Though fashion work brings its own challenges – like Burberry’s frustrating lockdown on overt publicity – it has thrust Silent’s work into a higher level of public consciousness. “If you do a commercial,” says Paton, “people might see it or they might not, but [catwalk shows] are seen by hundreds of thousands of people worldwide.”

 

 

Nothing to fear but the fear of agencies

Silent has been working within the fashion and arts sectors for years, but it’s only recently, says Paton, that the advertising world has woken up to the value of the bespoke experience. “Look at [immersive theatre pioneers] Punchdrunk. It’s memorable, you talk to your friends about it. And that’s what brands are after these days.”

“I’m not sure if it’s a post-recession thing, but people – especially younger people – are valuing experiences more than ever,” adds Prince. “They don’t just want to buy things, they want to do cool stuff.” As a result, the pair have noticed that brands are beginning to divert their advertising dollars from traditional TVCs to experience design.

For many marketers, though, even those with a strong advertising tradition, experience-led design is uncharted territory – which is where Silent’s unique capabilities come to the fore. Prince gives the example of a recent project for Nike: to promote the brand’s Innovation Summit 2016, Silent created a ‘sensory journey’ down a 200m-long mirrored tunnel in New York’s Moynihan station, which used light, sound and even changes in temperature to suggest athletes racing en masse towards a common goal. “Nike have made so many amazing TV spots, they can do that with their eyes closed,” Prince states, “but we know how to design for a physical space, rather than a screen. And that’s quite a specialised skill.”

Commercial projects are their bread-and-butter these days, but Silent still aspires to work with people more than big-ticket brands. “Working with people like Brian Eno, David Lynch, Nick Knight and Heston Blumenthal, that’s where the real magic happens, because decisions aren’t based on fear,” notes Prince. Fashion brands are the exception. “Working with an agency creative team, you never get to speak to the end client,” says Paton, “which means the more ambitious or out-there ideas never get to them. Whereas in fashion you deal with the designer directly, and they’ve got the final say.”

 

 

Finding partners to make creative dreams come true

The desire to make brave creative work is also the reason they operate as a twosome. Over the years the studio has fluctuated in size: from 2007-2014 they were a trio with co-director Oliver Davies, and swelled to 10 staff at one point. But, “it felt like we were restricted by what we could output as a studio, rather than partnering with world-class outfits,” explains Prince. “Plus, my fee had to support 10 people so we had to say yes to everything.”
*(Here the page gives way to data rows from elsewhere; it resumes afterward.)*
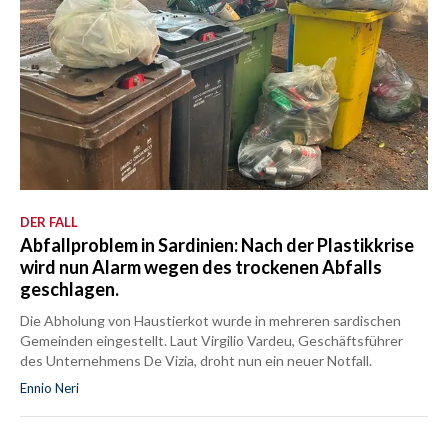
DER FALL
Abfallproblem in Sardinien: Nach der Plastikkrise
wird nun Alarm wegen des trockenen Abfalls
geschlagen.
Die Abholung von Haustierkot wurde in mehreren sardischen
Gemeinden eingestellt. Laut Virgilio Vardeu, Geschäftsführer
des Unternehmens De Vizia, droht nun ein neuer Notfall.
Ennio Neri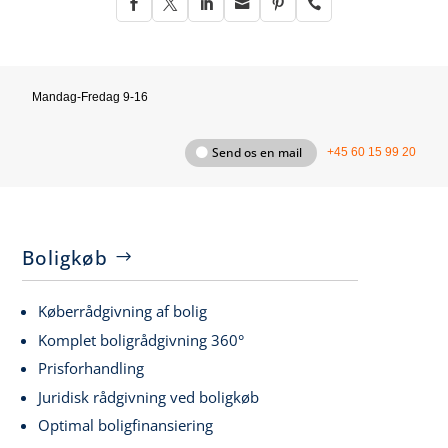






Mandag-Fredag 9-16
Send os en mail
+45 60 15 99 20
Boligkøb
Køberrådgivning af bolig
Komplet boligrådgivning 360°
Prisforhandling
Juridisk rådgivning ved boligkøb
Optimal boligfinansiering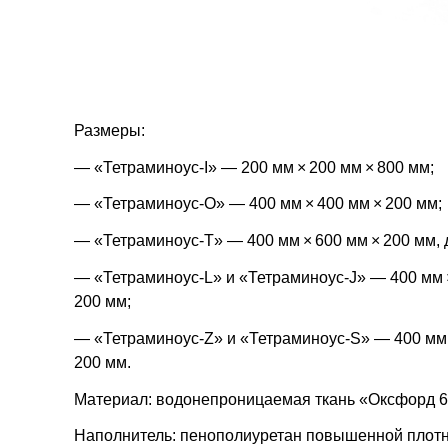
Размеры:
— «Тетраминоус-I» — 200 мм × 200 мм × 800 мм;
— «Тетраминоус-O» — 400 мм × 400 мм × 200 мм;
— «Тетраминоус-T» — 400 мм × 600 мм × 200 мм, 
— «Тетраминоус-L» и «Тетраминоус-J» — 400 мм ×
200 мм;
— «Тетраминоус-Z» и «Тетраминоус-S» — 400 мм ×
200 мм.
Материал: водонепроницаемая ткань «Оксфорд 
Наполнитель: пенополиуретан повышенной плотн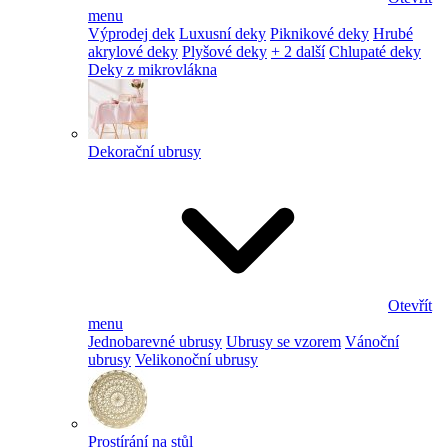
menu
Výprodej dek
Luxusní deky
Piknikové deky
Hrubé
akrylové deky
Plyšové deky
+ 2 další
Chlupaté deky
Deky z mikrovlákna
Dekorační ubrusy
Otevřít
menu
Jednobarevné ubrusy
Ubrusy se vzorem
Vánoční
ubrusy
Velikonoční ubrusy
Prostírání na stůl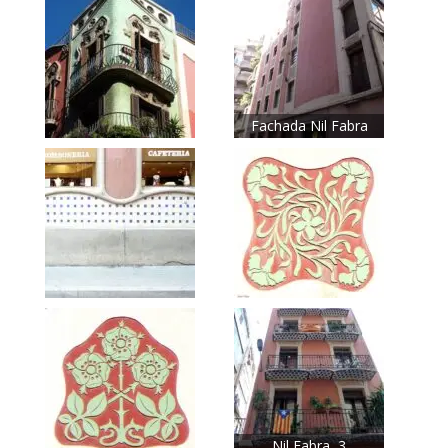
Fachada Nil Fabra
Nil Fabra, 3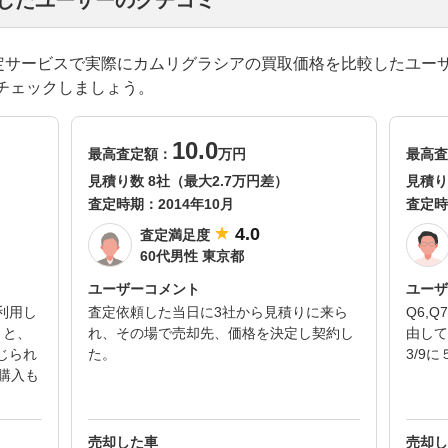
却したユーザーのクチコミ
一括査定サービスで実際にカムリグラシアの買取価格を比較したユー
チェックしましょう。
10.0
最高査定額：
万円
最高査
見積り数 8社（最大2.7万円差）
見積り
査定時期：
2014年10月
査定時
4.0
査定満足度
60代男性 東京都
ユーザーコメント
ユーザ
利用し
査定依頼した当日に3社から見積りに来ら
Q6,
とと、
れ、その場で売却先、価格を決定し契約し
由して
じられ
た。
3/9
車購入も
売却した車
売却し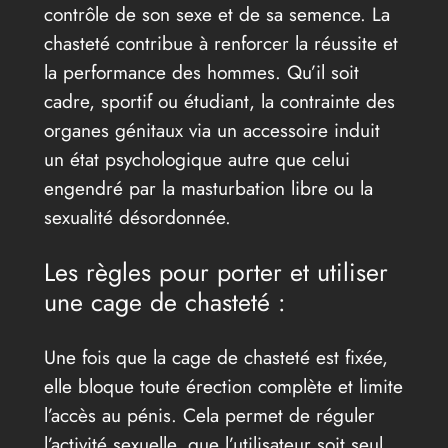
contrôle de son sexe et de sa semence. La
chasteté contribue à renforcer la réussite et
la performance des hommes. Qu’il soit
cadre, sportif ou étudiant, la contrainte des
organes génitaux via un accessoire induit
un état psychologique autre que celui
engendré par la masturbation libre ou la
sexualité désordonnée.
Les règles pour porter et utiliser
une cage de chasteté :
Une fois que la cage de chasteté est fixée,
elle bloque toute érection complète et limite
l’accès au pénis. Cela permet de réguler
l’activité sexuelle, que l’utilisateur soit seul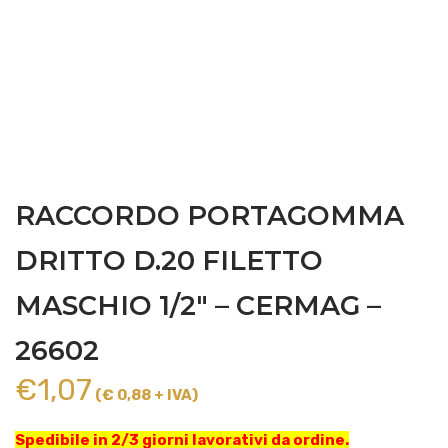
RACCORDO PORTAGOMMA
DRITTO D.20 FILETTO
MASCHIO 1/2″ – CERMAG –
26602
€
1,07
(€ 0,88 + IVA)
Spedibile in 2/3 giorni lavorativi da ordine.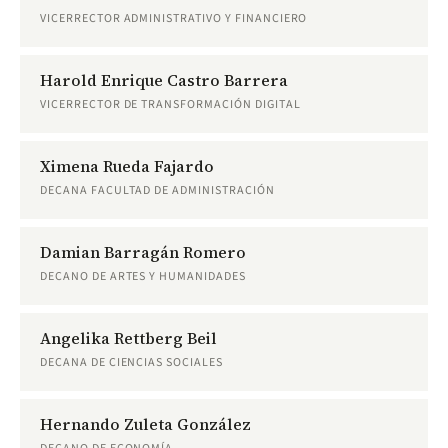
VICERRECTOR ADMINISTRATIVO Y FINANCIERO
Harold Enrique Castro Barrera
VICERRECTOR DE TRANSFORMACIÓN DIGITAL
Ximena Rueda Fajardo
DECANA FACULTAD DE ADMINISTRACIÓN
Damian Barragán Romero
DECANO DE ARTES Y HUMANIDADES
Angelika Rettberg Beil
DECANA DE CIENCIAS SOCIALES
Hernando Zuleta González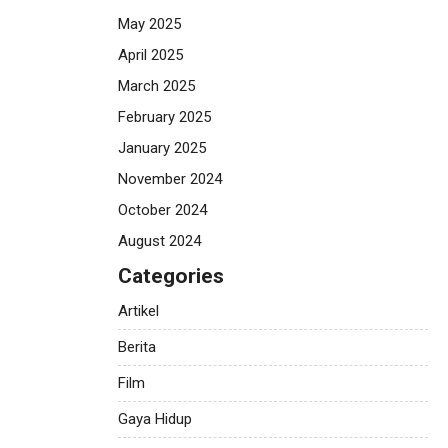
May 2025
April 2025
March 2025
February 2025
January 2025
November 2024
October 2024
August 2024
Categories
Artikel
Berita
Film
Gaya Hidup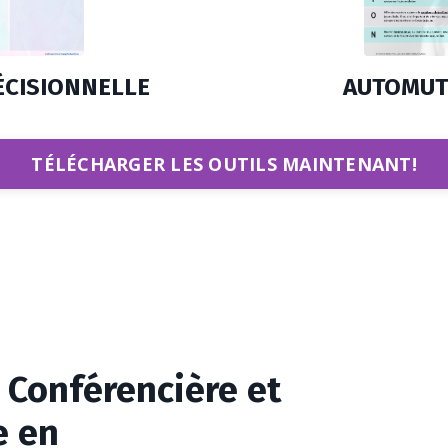
AUTOMUT
ÉCISIONNELLE
TÉLÉCHARGER LES OUTILS MAINTENANT!
. Conférencière et
e en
One such ‘world-class outfit’ is Electric Theatre Collective, whom Silent joined in 2015. The collaboration of “mutual respect and need” is proving fruitful: with ETC’s VFX firepower behind them, says Prince, they’re able to push the creative envelope – “We can suggest things that we’ve always wanted to do, like procedural animation of CG characters, and they’ll make it happen,” – while still retaining an important level of autonomy. They’re currently working with ETC stablemates No Ghost, a young VR collective, on a digital installation for the upcoming MTV Europe Music Awards, based around a CG dancer that responds to hashtags.

Asked about the influence of new tech such as VR and AR on their work, they say it’s key, though they’re wary of ‘box-ticking’ and using tech for tech’s sake. “We’ve always used technology to enhance an experience rather than base the experience on the tech,” states Paton. They’re enjoying experimenting with VR but its current solitary incarnation falls short of Silent’s aim to facilitate human interaction and experiences that bring people together, though Prince is confident that as the technology develops there will be more scope for group interaction.

Also in the pipeline is an intriguing-sounding ‘cycle-powered’ installation for British designer Paul Smith, which will use the energy produced by pedal-pushing models to illuminate lightbulbs. With Silent’s expertise in engineering emotional experiences, it’s sure to light up (Botox permitting) a fair few faces, too.